4) Go through the buckets from the smallest index, build the sorted array.
9.2 Implementation
public void bucketSort(int[] nums) {
if (nums == null || nums.length == 0) {
return;
}
// get the max value
int max = Integer.MIN_VALUE;
for (int i = 0; i < nums.length; i++) {
if (nums[i] > max) {
max = nums[i];
}
}
// create buckets
int [] bucket = new int[max + 1];
// initialize buckets
for (int i = 0; i < bucket.length; i++) {
bucket[i] = 0;
}
// increment bucket value by one if corresponding element is found
for (int i = 0; i < nums.length; i++) {
bucket[nums[i]]++;
}
// rebuild array from buckets
int index = 0;
for (int i = 0; i < bucket.length; i++) {
for (int j = 0; j < bucket[i]; j++) {
nums[index++] = i;
}
}
}
9.3 Complexity
- Space: Depends
- Time: Average $O(n+r)$, Worst Case $O(n+r)$
10. Merge Sort vs Quick Sort
Both Merge Sort and Quick Sort use the divide conquer methodology.

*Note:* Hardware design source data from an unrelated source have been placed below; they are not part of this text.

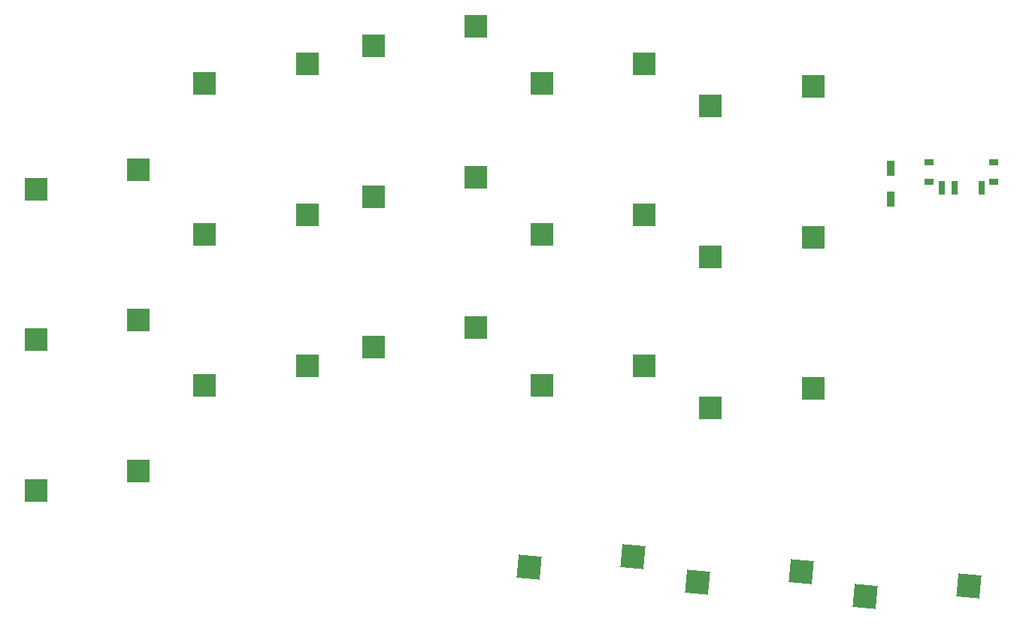
<source format=gbr>
%TF.GenerationSoftware,KiCad,Pcbnew,(6.0.7-1)-1*%
%TF.CreationDate,2022-08-21T00:28:12+10:00*%
%TF.ProjectId,buckyboard_v1,6275636b-7962-46f6-9172-645f76312e6b,v1.0.0*%
%TF.SameCoordinates,Original*%
%TF.FileFunction,Paste,Top*%
%TF.FilePolarity,Positive*%
%FSLAX46Y46*%
G04 Gerber Fmt 4.6, Leading zero omitted, Abs format (unit mm)*
G04 Created by KiCad (PCBNEW (6.0.7-1)-1) date 2022-08-21 00:28:12*
%MOMM*%
%LPD*%
G01*
G04 APERTURE LIST*
G04 Aperture macros list*
%AMRotRect*
0 Rectangle, with rotation*
0 The origin of the aperture is its center*
0 $1 length*
0 $2 width*
0 $3 Rotation angle, in degrees counterclockwise*
0 Add horizontal line*
21,1,$1,$2,0,0,$3*%
G04 Aperture macros list end*
%ADD10R,2.600000X2.600000*%
%ADD11R,0.900000X1.700000*%
%ADD12RotRect,2.600000X2.600000X355.000000*%
%ADD13R,1.000000X0.800000*%
%ADD14R,0.700000X1.500000*%
G04 APERTURE END LIST*
D10*
%TO.C,S1*%
X3275000Y5950000D03*
X-8275000Y3750000D03*
%TD*%
%TO.C,S2*%
X3275000Y22950000D03*
X-8275000Y20750000D03*
%TD*%
%TO.C,S15*%
X79275000Y49300000D03*
X67725000Y47100000D03*
%TD*%
%TO.C,S5*%
X22275000Y34850000D03*
X10725000Y32650000D03*
%TD*%
%TO.C,S12*%
X60275000Y51850000D03*
X48725000Y49650000D03*
%TD*%
%TO.C,S14*%
X79275000Y32300000D03*
X67725000Y30100000D03*
%TD*%
%TO.C,S11*%
X60275000Y34850000D03*
X48725000Y32650000D03*
%TD*%
%TO.C,S6*%
X22275000Y51850000D03*
X10725000Y49650000D03*
%TD*%
D11*
%TO.C,*%
X88000000Y36650000D03*
X88000000Y40050000D03*
%TD*%
D10*
%TO.C,S7*%
X41275000Y22100000D03*
X29725000Y19900000D03*
%TD*%
D12*
%TO.C,S17*%
X77908813Y-5364036D03*
X66211022Y-6549015D03*
%TD*%
%TO.C,S18*%
X96836513Y-7019995D03*
X85138722Y-8204974D03*
%TD*%
D13*
%TO.C,*%
X92350000Y38570000D03*
X99650000Y40780000D03*
X99650000Y38570000D03*
X92350000Y40780000D03*
D14*
X98250000Y37920000D03*
X95250000Y37920000D03*
X93750000Y37920000D03*
%TD*%
D10*
%TO.C,S4*%
X22275000Y17850000D03*
X10725000Y15650000D03*
%TD*%
%TO.C,S3*%
X3275000Y39950000D03*
X-8275000Y37750000D03*
%TD*%
%TO.C,S8*%
X41275000Y39100000D03*
X29725000Y36900000D03*
%TD*%
%TO.C,S13*%
X79275000Y15300000D03*
X67725000Y13100000D03*
%TD*%
%TO.C,S9*%
X41275000Y56100000D03*
X29725000Y53900000D03*
%TD*%
%TO.C,S10*%
X60275000Y17850000D03*
X48725000Y15650000D03*
%TD*%
D12*
%TO.C,S16*%
X58981114Y-3708077D03*
X47283323Y-4893056D03*
%TD*%
M02*

</source>
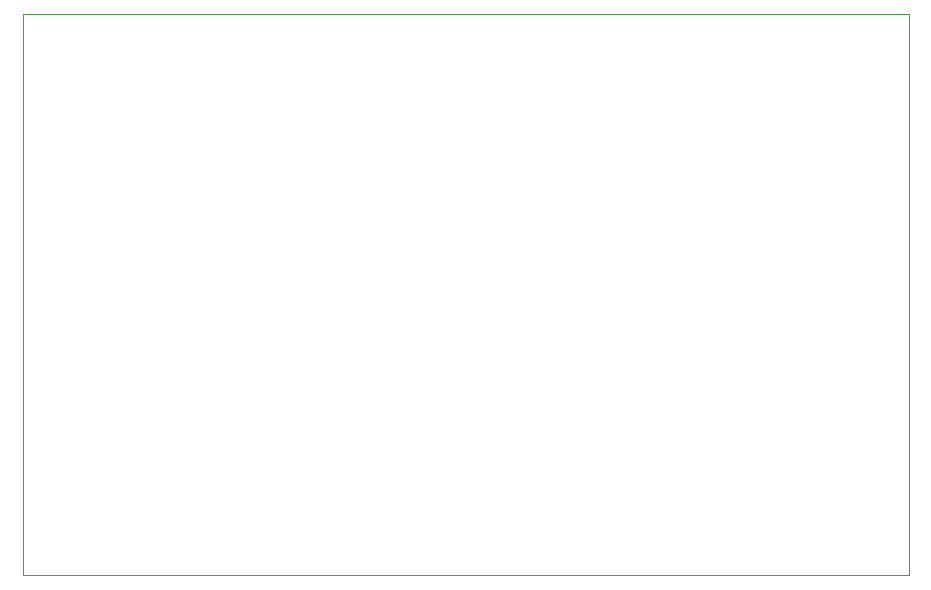
<source format=gbr>
%TF.GenerationSoftware,KiCad,Pcbnew,7.0.9*%
%TF.CreationDate,2023-11-29T12:33:44+01:00*%
%TF.ProjectId,Zabezpieczenie UPC1237,5a616265-7a70-4696-9563-7a656e696520,rev?*%
%TF.SameCoordinates,Original*%
%TF.FileFunction,Profile,NP*%
%FSLAX46Y46*%
G04 Gerber Fmt 4.6, Leading zero omitted, Abs format (unit mm)*
G04 Created by KiCad (PCBNEW 7.0.9) date 2023-11-29 12:33:44*
%MOMM*%
%LPD*%
G01*
G04 APERTURE LIST*
%TA.AperFunction,Profile*%
%ADD10C,0.100000*%
%TD*%
G04 APERTURE END LIST*
D10*
X98000000Y-96700000D02*
X173000000Y-96700000D01*
X173000000Y-144200000D01*
X98000000Y-144200000D01*
X98000000Y-96700000D01*
M02*

</source>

Feature | Merge Sort | Quick Sort |
---|---|---|
Divide Conquer | Yes | Yes |
Order | Individual sorted first, then overall sorted | Overall sorted first, then individual sorted |
Time complexity | Divide = O(1), Conquer = O(n), total = nLog(n) | Divide = O(n), Conquer = O(1), total = nlog(n) |
Space | Require extra space | In-place |
Stable | Yes | No |
How to explain the time complexity of merge sort?
- It divides array to smaller ones, length from n to n/2, then to n/4, until each group has only 1 item. The total level is log(n).
- At each level, it use O(1) time to split the array and O(n) time to merge.
- We have log(n) levels and we spend O(n) time at each level, so, the total time is O(n) * log(n) = nlog(n).
How to explain the time complexity of quick sort?
- It divides array to smaller ones by the pivot, the length is not fixed, depends on the value of pivot.
- It takes O(n) time to divide the array with pivot, uses O(1) to recursively conquer the sub arrays.
- In average case, like the merge sort, total level is log(n). At each level, it use O(n) time, so, the total time is O(n) * log(n) = nlog(n).
- In worst case(partition the array only one element each time), it needs O(n^2) times to divide the array.